|Top, The Class of 2005 processes on Eckley Quadrangle. Above, President Richard F. Wilson takes his hat off to the class after declaring them new graduates.|
May 1, 2005
BLOOMINGTON, Ill. — Dr. Gregory A. Poland, one of the world's leading experts in vaccine development, told Illinois Wesleyan University's graduating seniors that they will need courage to face the challenges of a "wild world" that they are entering.
Poland, a 1977 graduate of Illinois Wesleyan, was the principal speaker at the University's annual commencement exercises, which were held on the Eckley Quadrangle on a brisk, windy afternoon when 483 seniors received their bachelor's degrees.
In his remarks, Poland, the founder and director of Mayo Clinic's Vaccine Research Group, told the seniors that they must now "discern and protect what is worthy" while having the courage "to face and stand against what is harmful."
"It falls to you to make choices that will have ramifications for decades to come, and to make it a better world," Poland said. "It will take courage, and then some, in this wild world."
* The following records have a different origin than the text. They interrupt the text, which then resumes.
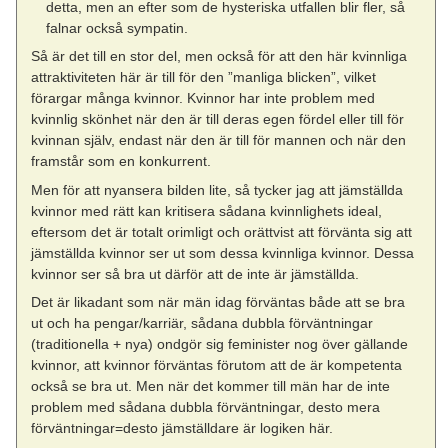
detta, men an efter som de hysteriska utfallen blir fler, så
falnar också sympatin.
Så är det till en stor del, men också för att den här kvinnliga
attraktiviteten här är till för den ”manliga blicken”, vilket
förargar många kvinnor. Kvinnor har inte problem med
kvinnlig skönhet när den är till deras egen fördel eller till för
kvinnan själv, endast när den är till för mannen och när den
framstår som en konkurrent.
Men för att nyansera bilden lite, så tycker jag att jämställda
kvinnor med rätt kan kritisera sådana kvinnlighets ideal,
eftersom det är totalt orimligt och orättvist att förvänta sig att
jämställda kvinnor ser ut som dessa kvinnliga kvinnor. Dessa
kvinnor ser så bra ut därför att de inte är jämställda.
Det är likadant som när män idag förväntas både att se bra
ut och ha pengar/karriär, sådana dubbla förväntningar
(traditionella + nya) ondgör sig feminister nog över gällande
kvinnor, att kvinnor förväntas förutom att de är kompetenta
också se bra ut. Men när det kommer till män har de inte
problem med sådana dubbla förväntningar, desto mera
förväntningar=desto jämställdare är logiken här.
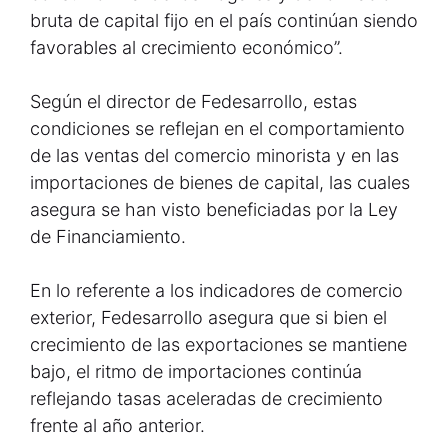
bruta de capital fijo en el país continúan siendo
favorables al crecimiento económico”.
Según el director de Fedesarrollo, estas
condiciones se reflejan en el comportamiento
de las ventas del comercio minorista y en las
importaciones de bienes de capital, las cuales
asegura se han visto beneficiadas por la Ley
de Financiamiento.
En lo referente a los indicadores de comercio
exterior, Fedesarrollo asegura que si bien el
crecimiento de las exportaciones se mantiene
bajo, el ritmo de importaciones continúa
reflejando tasas aceleradas de crecimiento
frente al año anterior.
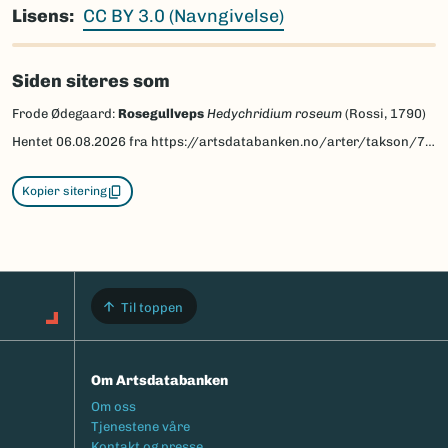
Lisens
CC BY 3.0 (Navngivelse)
Siden siteres som
Frode Ødegaard:
Rosegullveps
Hedychridium roseum
(Rossi, 1790)
Hentet
06.08.2026
fra https://artsdatabanken.no/arter/takson/77265/beskrivelse
Kopier sitering
Til toppen
Om Artsdatabanken
Footermeny
Om oss
Tjenestene våre
Kontakt og presse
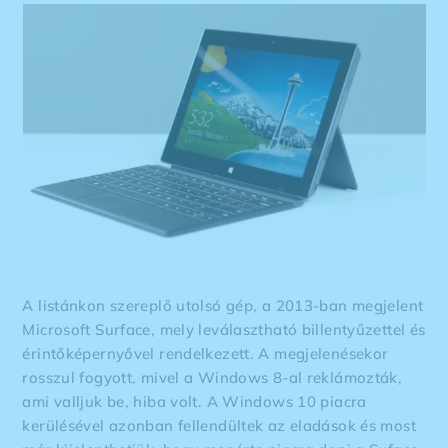
A listánkon szereplő utolsó gép, a 2013-ban megjelent
Microsoft Surface, mely leválasztható billentyűzettel és
érintőképernyővel rendelkezett. A megjelenésekor
rosszul fogyott, mivel a Windows 8-al reklámozták,
ami valljuk be, hiba volt. A Windows 10 piacra
kerülésével azonban fellendültek az eladások és most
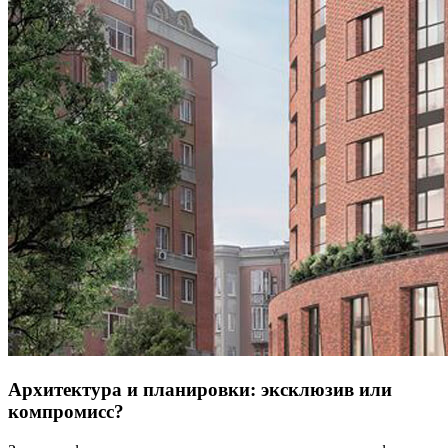
Архитектура и планировки: эксклюзив или
компромисс?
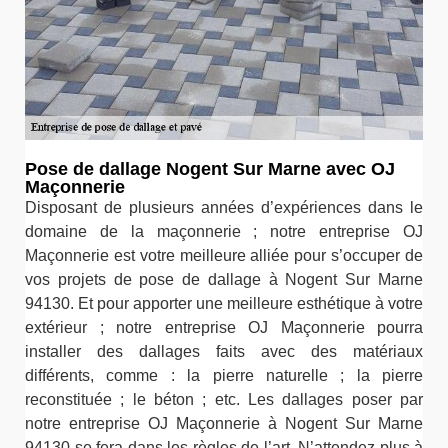
Pose de dallage Nogent Sur Marne avec OJ
Maçonnerie
Disposant de plusieurs années d’expériences dans le
domaine de la maçonnerie ; notre entreprise OJ
Maçonnerie est votre meilleure alliée pour s’occuper de
vos projets de pose de dallage à Nogent Sur Marne
94130. Et pour apporter une meilleure esthétique à votre
extérieur ; notre entreprise OJ Maçonnerie pourra
installer des dallages faits avec des matériaux
différents, comme : la pierre naturelle ; la pierre
reconstituée ; le béton ; etc. Les dallages poser par
notre entreprise OJ Maçonnerie à Nogent Sur Marne
94130 se fera dans les règles de l’art. N’attendez plus à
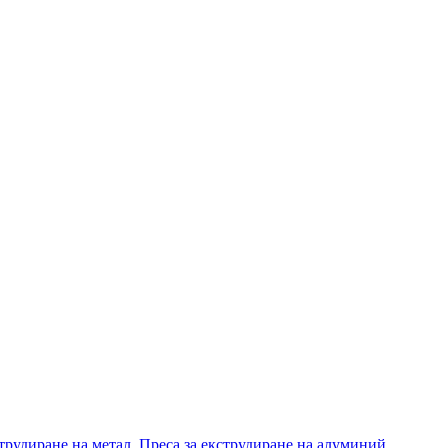
струдиране на метал
,
Преса за екструдиране на алуминий
,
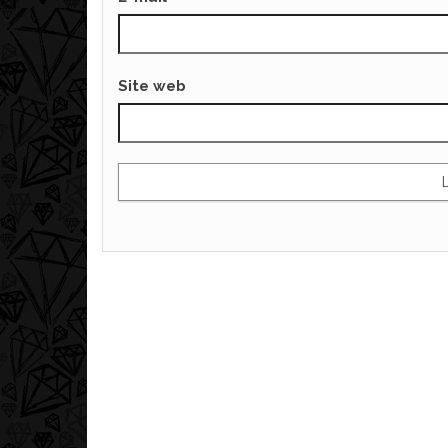
Site web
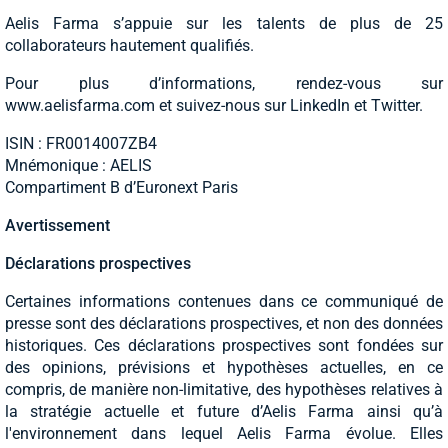
Aelis Farma s’appuie sur les talents de plus de 25
collaborateurs hautement qualifiés.
Pour plus d’informations, rendez-vous sur
www.aelisfarma.com et suivez-nous sur LinkedIn et Twitter.
ISIN : FR0014007ZB4
Mnémonique : AELIS
Compartiment B d’Euronext Paris
Avertissement
Déclarations prospectives
Certaines informations contenues dans ce communiqué de
presse sont des déclarations prospectives, et non des données
historiques. Ces déclarations prospectives sont fondées sur
des opinions, prévisions et hypothèses actuelles, en ce
compris, de manière non-limitative, des hypothèses relatives à
la stratégie actuelle et future d’Aelis Farma ainsi qu’à
l'environnement dans lequel Aelis Farma évolue. Elles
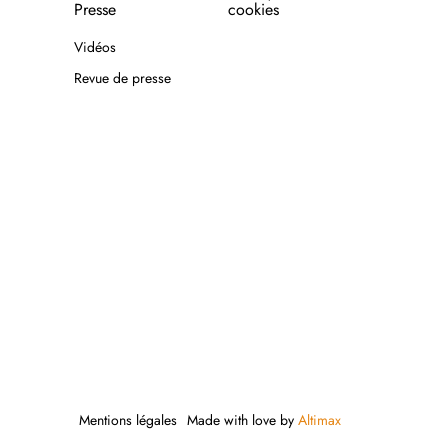
Presse
cookies
Vidéos
Revue de presse
Mentions légales
Made with love by
Altimax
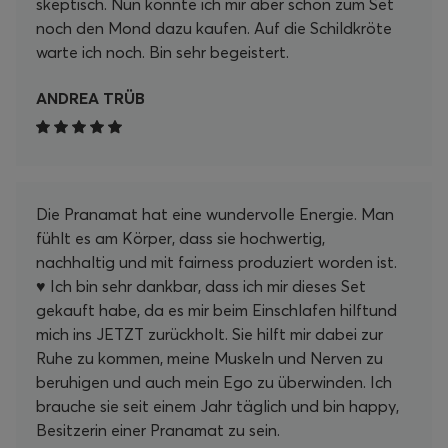
skeptisch. Nun konnte ich mir aber schon zum Set
noch den Mond dazu kaufen. Auf die Schildkröte
warte ich noch. Bin sehr begeistert.
ANDREA TRÜB
Die Pranamat hat eine wundervolle Energie. Man
fühlt es am Körper, dass sie hochwertig,
nachhaltig und mit fairness produziert worden ist.
♥️ Ich bin sehr dankbar, dass ich mir dieses Set
gekauft habe, da es mir beim Einschlafen hilftund
mich ins JETZT zurückholt. Sie hilft mir dabei zur
Ruhe zu kommen, meine Muskeln und Nerven zu
beruhigen und auch mein Ego zu überwinden. Ich
brauche sie seit einem Jahr täglich und bin happy,
Besitzerin einer Pranamat zu sein.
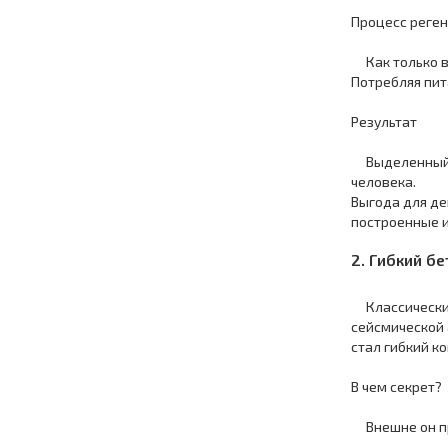
Процесс реге
Как только в 
Потребляя пит
Результат
Выделенный из
человека.
Выгода для де
построенные и
2. Гибкий бе
Классический 
сейсмической 
стал гибкий к
В чем секрет?
Внешне он пра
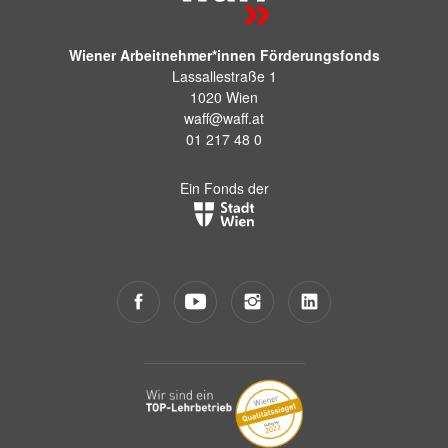
Wiener Arbeitnehmer*innen Förderungsfonds
Lassallestraße 1
1020 Wien
waff@waff.at
01 217 48 0
Ein Fonds der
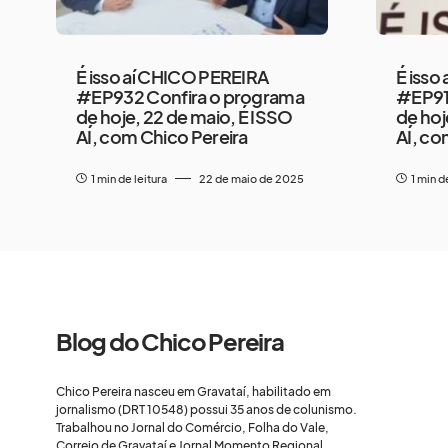
É isso aí CHICO PEREIRA
É isso
#EP932 Confira o programa
#EP91
de hoje, 22 de maio, É ISSO
de hoj
AÍ, com Chico Pereira
AÍ, co
1 min de leitura
22 de maio de 2025
1 min d
Blog do Chico Pereira
Chico Pereira nasceu em Gravataí, habilitado em
jornalismo (DRT 10548) possui 35 anos de colunismo.
Trabalhou no Jornal do Comércio, Folha do Vale,
Correio de Gravataí e Jornal Momento Regional,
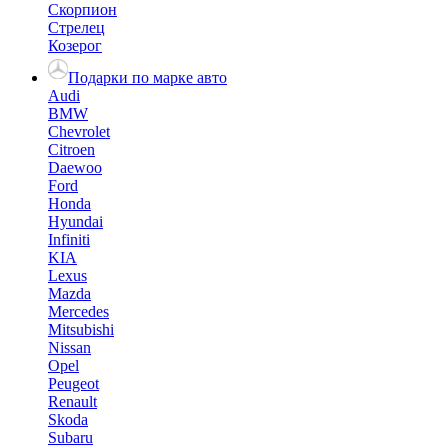
Скорпион
Стрелец
Козерог
Подарки по марке авто
Audi
BMW
Chevrolet
Citroen
Daewoo
Ford
Honda
Hyundai
Infiniti
KIA
Lexus
Mazda
Mercedes
Mitsubishi
Nissan
Opel
Peugeot
Renault
Skoda
Subaru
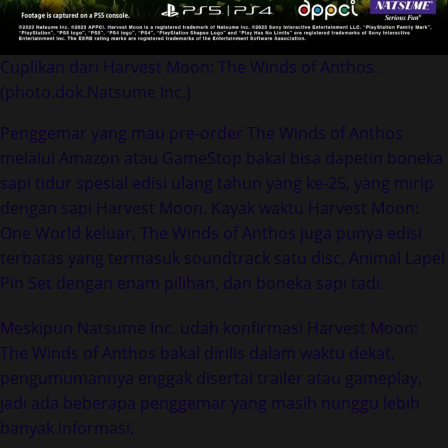
Cuplikan dari Harvest Moon: The Winds of Anthos.
(photo.dok.Natsume Inc.)
Penggemar yang mau pre-order The Winds of Anthos
melalui Amazon atau GameStop bakal bisa dapetin boneka
sapi tidur spesial edisi ulang tahun yang ke-25, yang mirip
dengan sapi Harvest Moon. Kayak waktu Harvest Moon:
One World keluar, The Winds of Anthos juga punya edisi
terbatas yang termasuk soundtrack satu disc, Animal Lapel
Pin Set dengan enam pilihan, dan boneka sapi tadi.
Meskipun Natsume Inc. udah konfirmasi Harvest Moon:
The Winds of Anthos bakal dirilis dalam waktu dekat,
pengumumannya enggak disertai trailer atau gameplay,
jadi ada beberapa penggemar yang masih nunggu lebih
banyak informasi.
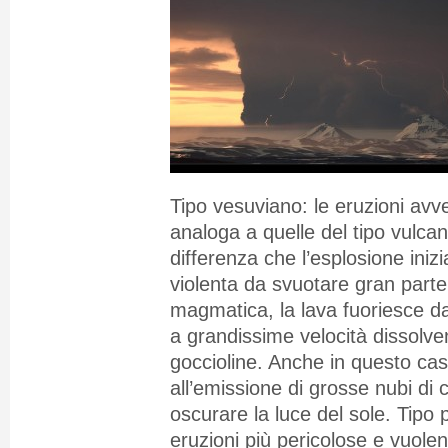
Tipo vesuviano: le eruzioni av
analoga a quelle del tipo vulca
differenza che l’esplosione iniz
violenta da svuotare gran part
magmatica, la lava fuoriesce d
a grandissime velocità dissolve
goccioline. Anche in questo cas
all’emissione di grosse nubi di
oscurare la luce del sole. Tipo 
eruzioni più pericolose e vuolen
The world in which the students will begin the next phase of their lives, said Poland, has incredible medical and scientific possibilities, "where yesterday's science fiction is today's reality." It is also a world, he said, of "unparalleled wealth and learning. But also a world where too many children have no medical care or enough to eat, a world where corporate greed is deeply embedded, a world at war — where Americans are deployed around the globe and stand in harm's way, and a country where one out of every 37 American adults is behind bars — the highest incarceration rate in the world."
Poland referred to the "acute and overriding sense of responsibility" that he felt when he assisted the New York City Police Department in confronting the possibility of bioterrorism immediately following the 9/11 attacks and also when he advised the Assistant Secretary of Defense on the use of anthrax and smallpox vaccines for citizens and for U.S. military troops.
"Courage in the face of fear will allow you to prevail," he told the graduates. "Go at it with courage, sustain it with courage, finish it with courage, insist upon courage. Give your country and those around you the gift of courage."
Poland was awarded an honorary Doctor of Humane Letters.
In addition to Poland's address, the graduates heard from the president of their class, Chelsey D. Hillyer of Macomb, Ill., who told them to remember that the process of following their passion can lead them in unexpected directions.
"What I have learned about passions, goals and dreams," she said, "[is that] they complicate things in the best possible way. I hope you take this lesson and carry it with you into your futures, be it in a career, further education, or in life in general. You have learned here that the detours are important; keep taking them. Getting lost is acceptable, so long as you are getting somewhere new."
In his final remarks to the graduation class, Illinois Wesleyan President Richard F. Wilson told the graduates that he hoped that they would focus on making a difference.
"You know there are challenges ahead -— for you as individuals, for us as a society," Wilson said. "But I believe you will relish in those challenges, that you will see them as opportunities to apply the lessons that you have learned here and the values that you have nurtured here. Most importantly, I hope that you will use your knowledge and skills to make a difference in the world."
During the ceremony, a moment of silence was observed in memory of two members of the Class of 2005, Ashley Wilson and Brian Wright, who died while they were students.
In addition, there was a tribute to James Matthews, who is retiring as Dean of Students to return full-time to the faculty.
There were a number of special awards announced during the ceremony, including the first Jack C. Fields Prize for Excellence in Accounting, which went to Amanda Christine Thorson of Cornell, Ill. The award was established through gifts in honor of Fields, an Illinois Wesleyan alumnus and the University's Registrar, who died in October 2004.